Collected data:
Segment Open

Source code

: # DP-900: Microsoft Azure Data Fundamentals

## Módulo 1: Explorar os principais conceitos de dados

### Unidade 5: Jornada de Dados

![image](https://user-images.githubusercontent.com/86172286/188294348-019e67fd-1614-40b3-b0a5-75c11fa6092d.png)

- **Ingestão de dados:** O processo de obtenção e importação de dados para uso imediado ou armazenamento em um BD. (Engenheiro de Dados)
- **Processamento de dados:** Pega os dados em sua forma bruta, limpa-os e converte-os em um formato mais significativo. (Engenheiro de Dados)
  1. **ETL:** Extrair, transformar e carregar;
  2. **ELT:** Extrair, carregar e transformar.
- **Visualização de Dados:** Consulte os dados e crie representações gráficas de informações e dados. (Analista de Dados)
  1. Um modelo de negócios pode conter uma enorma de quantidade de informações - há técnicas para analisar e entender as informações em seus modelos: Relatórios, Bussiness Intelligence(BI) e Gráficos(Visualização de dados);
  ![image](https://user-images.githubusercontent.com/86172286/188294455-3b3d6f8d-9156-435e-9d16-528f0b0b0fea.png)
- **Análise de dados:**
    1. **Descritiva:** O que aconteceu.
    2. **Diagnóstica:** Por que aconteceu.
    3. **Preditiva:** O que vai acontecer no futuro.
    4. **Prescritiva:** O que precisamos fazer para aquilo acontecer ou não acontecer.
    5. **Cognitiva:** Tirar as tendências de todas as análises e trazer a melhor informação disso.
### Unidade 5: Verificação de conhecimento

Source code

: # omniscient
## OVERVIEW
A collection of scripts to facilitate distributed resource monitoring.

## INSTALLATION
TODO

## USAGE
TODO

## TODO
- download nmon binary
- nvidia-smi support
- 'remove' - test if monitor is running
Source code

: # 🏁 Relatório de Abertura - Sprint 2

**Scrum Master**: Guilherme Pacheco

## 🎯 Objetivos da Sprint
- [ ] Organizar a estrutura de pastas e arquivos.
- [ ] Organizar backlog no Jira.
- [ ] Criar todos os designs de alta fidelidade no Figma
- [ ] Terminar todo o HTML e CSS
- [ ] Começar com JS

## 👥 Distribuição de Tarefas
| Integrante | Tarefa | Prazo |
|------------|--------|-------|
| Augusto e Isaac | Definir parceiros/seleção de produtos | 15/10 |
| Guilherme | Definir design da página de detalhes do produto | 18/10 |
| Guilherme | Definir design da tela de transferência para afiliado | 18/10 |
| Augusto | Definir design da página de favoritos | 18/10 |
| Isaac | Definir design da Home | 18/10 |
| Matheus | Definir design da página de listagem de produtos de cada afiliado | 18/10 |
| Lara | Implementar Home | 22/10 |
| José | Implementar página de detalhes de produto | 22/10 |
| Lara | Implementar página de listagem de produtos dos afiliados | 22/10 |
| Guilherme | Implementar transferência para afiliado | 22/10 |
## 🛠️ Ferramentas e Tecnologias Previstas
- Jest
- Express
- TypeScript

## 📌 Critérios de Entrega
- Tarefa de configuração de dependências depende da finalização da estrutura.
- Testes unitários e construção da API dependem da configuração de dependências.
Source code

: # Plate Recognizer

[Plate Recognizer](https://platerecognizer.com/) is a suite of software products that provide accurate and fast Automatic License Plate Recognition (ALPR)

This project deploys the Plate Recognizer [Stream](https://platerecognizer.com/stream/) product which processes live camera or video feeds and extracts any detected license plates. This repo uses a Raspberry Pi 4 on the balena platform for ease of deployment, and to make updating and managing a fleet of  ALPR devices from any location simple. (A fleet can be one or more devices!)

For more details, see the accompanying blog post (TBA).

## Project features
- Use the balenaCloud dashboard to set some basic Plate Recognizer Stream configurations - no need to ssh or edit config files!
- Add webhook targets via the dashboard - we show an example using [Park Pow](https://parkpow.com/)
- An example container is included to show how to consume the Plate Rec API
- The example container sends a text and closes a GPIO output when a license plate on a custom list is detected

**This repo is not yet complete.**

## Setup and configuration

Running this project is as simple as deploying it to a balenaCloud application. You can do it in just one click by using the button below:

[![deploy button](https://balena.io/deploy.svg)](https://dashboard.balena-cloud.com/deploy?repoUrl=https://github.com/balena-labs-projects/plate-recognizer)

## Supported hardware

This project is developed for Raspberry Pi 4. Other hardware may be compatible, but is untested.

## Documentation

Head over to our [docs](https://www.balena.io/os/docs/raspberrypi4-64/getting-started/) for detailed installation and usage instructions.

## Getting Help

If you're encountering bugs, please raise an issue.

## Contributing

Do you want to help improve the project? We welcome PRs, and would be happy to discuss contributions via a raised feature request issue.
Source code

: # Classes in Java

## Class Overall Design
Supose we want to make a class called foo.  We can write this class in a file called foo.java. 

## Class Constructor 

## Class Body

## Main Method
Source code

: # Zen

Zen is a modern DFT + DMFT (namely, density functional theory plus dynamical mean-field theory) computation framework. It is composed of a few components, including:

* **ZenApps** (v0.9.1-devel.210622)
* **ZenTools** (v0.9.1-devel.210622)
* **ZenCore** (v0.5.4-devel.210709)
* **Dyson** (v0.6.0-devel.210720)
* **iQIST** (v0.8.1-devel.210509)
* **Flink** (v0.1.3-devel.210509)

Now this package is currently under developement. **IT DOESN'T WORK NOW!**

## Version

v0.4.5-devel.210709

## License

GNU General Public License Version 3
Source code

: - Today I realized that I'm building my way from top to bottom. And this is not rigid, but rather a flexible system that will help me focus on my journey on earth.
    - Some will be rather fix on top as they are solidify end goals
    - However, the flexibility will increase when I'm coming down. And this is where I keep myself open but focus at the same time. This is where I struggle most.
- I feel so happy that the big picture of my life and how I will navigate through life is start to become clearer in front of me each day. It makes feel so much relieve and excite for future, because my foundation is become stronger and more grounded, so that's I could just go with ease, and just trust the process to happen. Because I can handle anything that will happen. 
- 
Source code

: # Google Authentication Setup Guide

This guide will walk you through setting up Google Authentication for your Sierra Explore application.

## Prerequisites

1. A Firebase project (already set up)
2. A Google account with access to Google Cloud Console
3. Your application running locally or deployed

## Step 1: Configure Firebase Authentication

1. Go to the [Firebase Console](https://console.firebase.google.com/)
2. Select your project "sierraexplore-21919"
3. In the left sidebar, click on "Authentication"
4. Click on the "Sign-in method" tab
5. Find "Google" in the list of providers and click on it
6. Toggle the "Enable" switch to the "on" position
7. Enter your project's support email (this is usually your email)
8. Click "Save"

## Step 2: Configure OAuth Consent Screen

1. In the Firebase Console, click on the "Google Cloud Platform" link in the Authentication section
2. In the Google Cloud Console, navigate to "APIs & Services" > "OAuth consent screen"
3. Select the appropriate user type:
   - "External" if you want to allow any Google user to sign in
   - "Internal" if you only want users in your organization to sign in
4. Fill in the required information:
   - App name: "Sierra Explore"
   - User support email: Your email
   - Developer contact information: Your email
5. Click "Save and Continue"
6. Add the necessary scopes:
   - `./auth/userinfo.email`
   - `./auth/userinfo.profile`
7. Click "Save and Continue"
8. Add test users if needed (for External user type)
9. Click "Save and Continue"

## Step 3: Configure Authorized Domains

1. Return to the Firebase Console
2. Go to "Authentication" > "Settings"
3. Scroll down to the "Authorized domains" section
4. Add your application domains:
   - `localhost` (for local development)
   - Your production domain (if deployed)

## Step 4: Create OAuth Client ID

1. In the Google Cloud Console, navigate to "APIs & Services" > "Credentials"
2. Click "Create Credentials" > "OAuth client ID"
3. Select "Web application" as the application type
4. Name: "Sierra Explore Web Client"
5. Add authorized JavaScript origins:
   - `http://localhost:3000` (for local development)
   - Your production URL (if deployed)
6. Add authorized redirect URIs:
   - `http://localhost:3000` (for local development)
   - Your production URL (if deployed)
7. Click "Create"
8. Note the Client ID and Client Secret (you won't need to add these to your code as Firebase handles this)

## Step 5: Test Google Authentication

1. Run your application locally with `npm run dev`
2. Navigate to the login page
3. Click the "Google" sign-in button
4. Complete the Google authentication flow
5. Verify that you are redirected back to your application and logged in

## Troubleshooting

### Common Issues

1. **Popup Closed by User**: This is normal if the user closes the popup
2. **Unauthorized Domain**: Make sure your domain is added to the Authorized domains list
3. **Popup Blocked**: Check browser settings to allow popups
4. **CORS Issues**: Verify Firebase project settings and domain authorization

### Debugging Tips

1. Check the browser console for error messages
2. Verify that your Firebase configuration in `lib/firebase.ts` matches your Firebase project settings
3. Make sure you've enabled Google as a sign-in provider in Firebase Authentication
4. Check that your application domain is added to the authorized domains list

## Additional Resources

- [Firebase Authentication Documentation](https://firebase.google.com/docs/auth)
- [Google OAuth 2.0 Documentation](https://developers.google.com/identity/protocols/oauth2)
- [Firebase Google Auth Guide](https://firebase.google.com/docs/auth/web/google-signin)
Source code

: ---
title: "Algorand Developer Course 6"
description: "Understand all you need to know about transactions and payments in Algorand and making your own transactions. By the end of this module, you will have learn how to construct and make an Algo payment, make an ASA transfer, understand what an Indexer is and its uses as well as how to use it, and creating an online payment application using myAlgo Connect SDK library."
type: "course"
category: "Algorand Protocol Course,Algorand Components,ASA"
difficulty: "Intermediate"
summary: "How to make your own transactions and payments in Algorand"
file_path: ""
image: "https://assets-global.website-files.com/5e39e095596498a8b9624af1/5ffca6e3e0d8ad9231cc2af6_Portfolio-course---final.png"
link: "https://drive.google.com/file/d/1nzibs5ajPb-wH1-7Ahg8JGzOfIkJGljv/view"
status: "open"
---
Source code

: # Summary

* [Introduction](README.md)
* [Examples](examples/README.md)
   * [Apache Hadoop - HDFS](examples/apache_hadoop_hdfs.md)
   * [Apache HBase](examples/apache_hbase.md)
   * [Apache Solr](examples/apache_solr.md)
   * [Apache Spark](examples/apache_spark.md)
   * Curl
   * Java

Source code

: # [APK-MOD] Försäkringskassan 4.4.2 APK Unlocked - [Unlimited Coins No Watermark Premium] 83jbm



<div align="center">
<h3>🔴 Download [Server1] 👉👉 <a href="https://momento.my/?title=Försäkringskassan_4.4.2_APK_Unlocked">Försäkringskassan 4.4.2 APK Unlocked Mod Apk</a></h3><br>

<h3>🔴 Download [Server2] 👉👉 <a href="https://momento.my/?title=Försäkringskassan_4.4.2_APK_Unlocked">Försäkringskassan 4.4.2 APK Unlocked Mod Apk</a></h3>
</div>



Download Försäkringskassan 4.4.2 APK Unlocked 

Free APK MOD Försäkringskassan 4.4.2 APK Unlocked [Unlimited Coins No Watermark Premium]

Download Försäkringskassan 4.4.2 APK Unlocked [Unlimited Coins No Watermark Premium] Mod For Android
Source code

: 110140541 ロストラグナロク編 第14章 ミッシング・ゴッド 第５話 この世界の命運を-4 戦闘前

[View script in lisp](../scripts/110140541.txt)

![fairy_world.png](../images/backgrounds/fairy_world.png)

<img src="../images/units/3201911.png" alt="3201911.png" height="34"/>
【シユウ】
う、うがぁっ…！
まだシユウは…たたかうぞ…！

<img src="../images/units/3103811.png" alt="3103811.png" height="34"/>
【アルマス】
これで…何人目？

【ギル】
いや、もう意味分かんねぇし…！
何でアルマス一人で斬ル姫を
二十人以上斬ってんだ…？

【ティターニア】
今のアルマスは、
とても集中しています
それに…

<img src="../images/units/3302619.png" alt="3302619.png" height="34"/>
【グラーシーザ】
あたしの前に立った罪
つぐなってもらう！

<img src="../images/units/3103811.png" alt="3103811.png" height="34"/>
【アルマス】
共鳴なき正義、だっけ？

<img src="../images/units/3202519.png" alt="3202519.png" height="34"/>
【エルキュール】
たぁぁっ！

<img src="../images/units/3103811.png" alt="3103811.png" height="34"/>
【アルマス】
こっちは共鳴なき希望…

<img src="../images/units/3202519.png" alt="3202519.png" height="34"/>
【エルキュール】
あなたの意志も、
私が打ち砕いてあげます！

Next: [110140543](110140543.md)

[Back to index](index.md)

Segment Closed

■ **WORK TASK**
Gather each line in the listing above that contains the string "Issues", counting only matches with the same capitalization.

■ **PROBLEM SOLUTION**
### Common Issues
4. **CORS Issues**: Verify Firebase project settings and domain authorization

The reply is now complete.